The team is confident in the future of this app. The trajectory is conservative, yet optimistic—the sort of contained excitement with which you’d expect young entrepreneurs to be armed. The team said, “We think with the right kind of marketing, Marko could get really popular at Tufts. If all goes well, we will try to expand into other communities. Maybe it could even become viral.” The impression I got was that the start-up tech game depends on sharp ideas and a user-focused purpose.  In higher education, especially at creatively-inclined schools, like Tufts, we are told that we have the potential to come up with the new iPhone, or Zipcar, or Foursquare. This is the concept that creates the entrepreneurial culture, and ideas like Marko are what make this culture so tangible on campus.

Marko is just one example of the new ventures and examples of effort coming from young Tufts entrepreneurs. Between the ELS minor and the drive coming from inspired students, the capability of entrepreneurship on campus can’t be stifled.  The Marko team attests to this, explaining, “We’ve all worked at unbelievable companies but we all have the dream of building something of our own.”

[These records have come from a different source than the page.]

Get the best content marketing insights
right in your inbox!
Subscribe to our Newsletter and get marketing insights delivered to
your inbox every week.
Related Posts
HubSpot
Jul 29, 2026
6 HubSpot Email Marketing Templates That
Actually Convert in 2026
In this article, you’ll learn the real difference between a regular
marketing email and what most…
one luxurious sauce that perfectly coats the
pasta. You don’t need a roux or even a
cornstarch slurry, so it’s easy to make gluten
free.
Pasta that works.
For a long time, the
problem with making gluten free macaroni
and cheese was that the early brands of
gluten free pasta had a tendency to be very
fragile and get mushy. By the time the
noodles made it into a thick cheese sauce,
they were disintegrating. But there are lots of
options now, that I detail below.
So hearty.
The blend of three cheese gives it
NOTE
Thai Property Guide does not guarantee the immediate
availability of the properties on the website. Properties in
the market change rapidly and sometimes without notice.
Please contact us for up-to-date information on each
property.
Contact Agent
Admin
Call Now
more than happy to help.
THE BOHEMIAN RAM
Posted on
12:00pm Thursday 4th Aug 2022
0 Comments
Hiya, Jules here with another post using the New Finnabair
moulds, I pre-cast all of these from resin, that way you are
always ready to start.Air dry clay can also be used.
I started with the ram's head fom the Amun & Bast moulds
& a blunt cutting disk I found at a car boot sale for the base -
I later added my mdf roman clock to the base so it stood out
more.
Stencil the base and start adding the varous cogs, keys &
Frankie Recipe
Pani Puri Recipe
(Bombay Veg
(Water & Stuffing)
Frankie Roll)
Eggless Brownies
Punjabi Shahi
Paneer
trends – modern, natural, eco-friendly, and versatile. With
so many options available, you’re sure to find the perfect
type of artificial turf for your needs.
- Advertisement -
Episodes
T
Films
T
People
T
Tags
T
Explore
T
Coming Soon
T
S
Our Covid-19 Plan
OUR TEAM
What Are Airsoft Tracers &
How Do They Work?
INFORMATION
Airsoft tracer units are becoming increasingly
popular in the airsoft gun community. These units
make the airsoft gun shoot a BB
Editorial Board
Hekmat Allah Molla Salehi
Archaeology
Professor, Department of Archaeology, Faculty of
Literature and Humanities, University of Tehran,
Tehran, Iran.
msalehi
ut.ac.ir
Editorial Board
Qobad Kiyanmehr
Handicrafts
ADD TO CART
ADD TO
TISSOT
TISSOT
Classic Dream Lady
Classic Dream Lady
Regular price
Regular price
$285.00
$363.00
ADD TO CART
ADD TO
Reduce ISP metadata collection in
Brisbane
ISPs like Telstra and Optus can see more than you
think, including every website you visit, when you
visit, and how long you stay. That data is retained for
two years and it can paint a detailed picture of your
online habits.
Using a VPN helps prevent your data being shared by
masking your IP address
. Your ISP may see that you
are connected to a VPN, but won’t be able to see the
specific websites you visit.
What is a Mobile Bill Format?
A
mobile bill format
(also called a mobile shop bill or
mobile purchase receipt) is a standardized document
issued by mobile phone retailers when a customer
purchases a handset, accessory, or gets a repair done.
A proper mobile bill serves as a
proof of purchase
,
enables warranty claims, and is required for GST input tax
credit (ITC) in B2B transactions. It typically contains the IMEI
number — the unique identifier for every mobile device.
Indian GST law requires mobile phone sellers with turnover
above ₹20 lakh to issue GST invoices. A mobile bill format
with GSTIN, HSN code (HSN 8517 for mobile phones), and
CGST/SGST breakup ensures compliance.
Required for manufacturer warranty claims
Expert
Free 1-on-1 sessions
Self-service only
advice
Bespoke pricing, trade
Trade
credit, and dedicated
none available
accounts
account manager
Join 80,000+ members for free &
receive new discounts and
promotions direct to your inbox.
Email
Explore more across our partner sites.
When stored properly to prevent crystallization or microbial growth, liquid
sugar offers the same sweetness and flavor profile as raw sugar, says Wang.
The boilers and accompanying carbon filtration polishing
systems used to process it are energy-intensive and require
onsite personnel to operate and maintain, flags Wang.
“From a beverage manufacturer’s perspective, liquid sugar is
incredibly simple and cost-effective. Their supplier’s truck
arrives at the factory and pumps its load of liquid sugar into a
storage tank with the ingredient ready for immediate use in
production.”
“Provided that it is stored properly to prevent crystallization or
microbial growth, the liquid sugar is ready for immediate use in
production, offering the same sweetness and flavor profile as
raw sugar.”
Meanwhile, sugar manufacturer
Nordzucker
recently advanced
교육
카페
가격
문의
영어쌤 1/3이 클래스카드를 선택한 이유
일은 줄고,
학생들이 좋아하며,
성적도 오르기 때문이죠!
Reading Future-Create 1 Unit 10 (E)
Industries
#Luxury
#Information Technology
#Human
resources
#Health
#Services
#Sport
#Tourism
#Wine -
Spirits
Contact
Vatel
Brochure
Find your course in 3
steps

The guys behind Marko have been gearing up to join the tech game since high school. Crookes taught himself the process of developing for the iPhone on his own time, gradually improving his skills. Nate has had internships in product marketing design at different start-ups in the area. Gabe and Spencer, who both work on development for Marko, were Compass Fellows their freshman year at Tufts. This fellowship helps mentor young students to take innovative ideas and organize them in ways to promote success—a skill essential for entrepreneurship.

The Marko team are a testament to the fact that, as young college students, we have a unique opportunity to absorb the culture and perspectives that surround us. Whether you came in as a compute science whiz,  a philosophical thinker, or both, a new idea or exposure to new topics can strengthen or completely change what you thought you would be doing. It is this atmosphere that gives organic ideas life, so it makes sense that the entrepreneurship community at Tufts is thriving. We are given the chance to build our ideas into something more—in Marko’s case, this idea became an app.

And even if entrepreneurial ideas don’t always materialize immediately, the Marko team stressed the importance of the relationships that students can form by engaging in entrepreneurial projects. In other words, the potential for great entrepreneurship is only impeded when we stop brainstorming, stop engaging with each other, and stop putting faith in our projects. In this spirit, the Marko team mentioned that, “Depending on the success of Marko or the next few things we’ll build before we graduate, we might just pursue something together after school. If not, there’s no doubt we’ll all be building our skillsets and doing awesome work at innovative companies when we graduate. However, we all know that when the phone rings and one of us has the next brilliant idea ­ we’ll all be there 120%, ready to take the risk together.”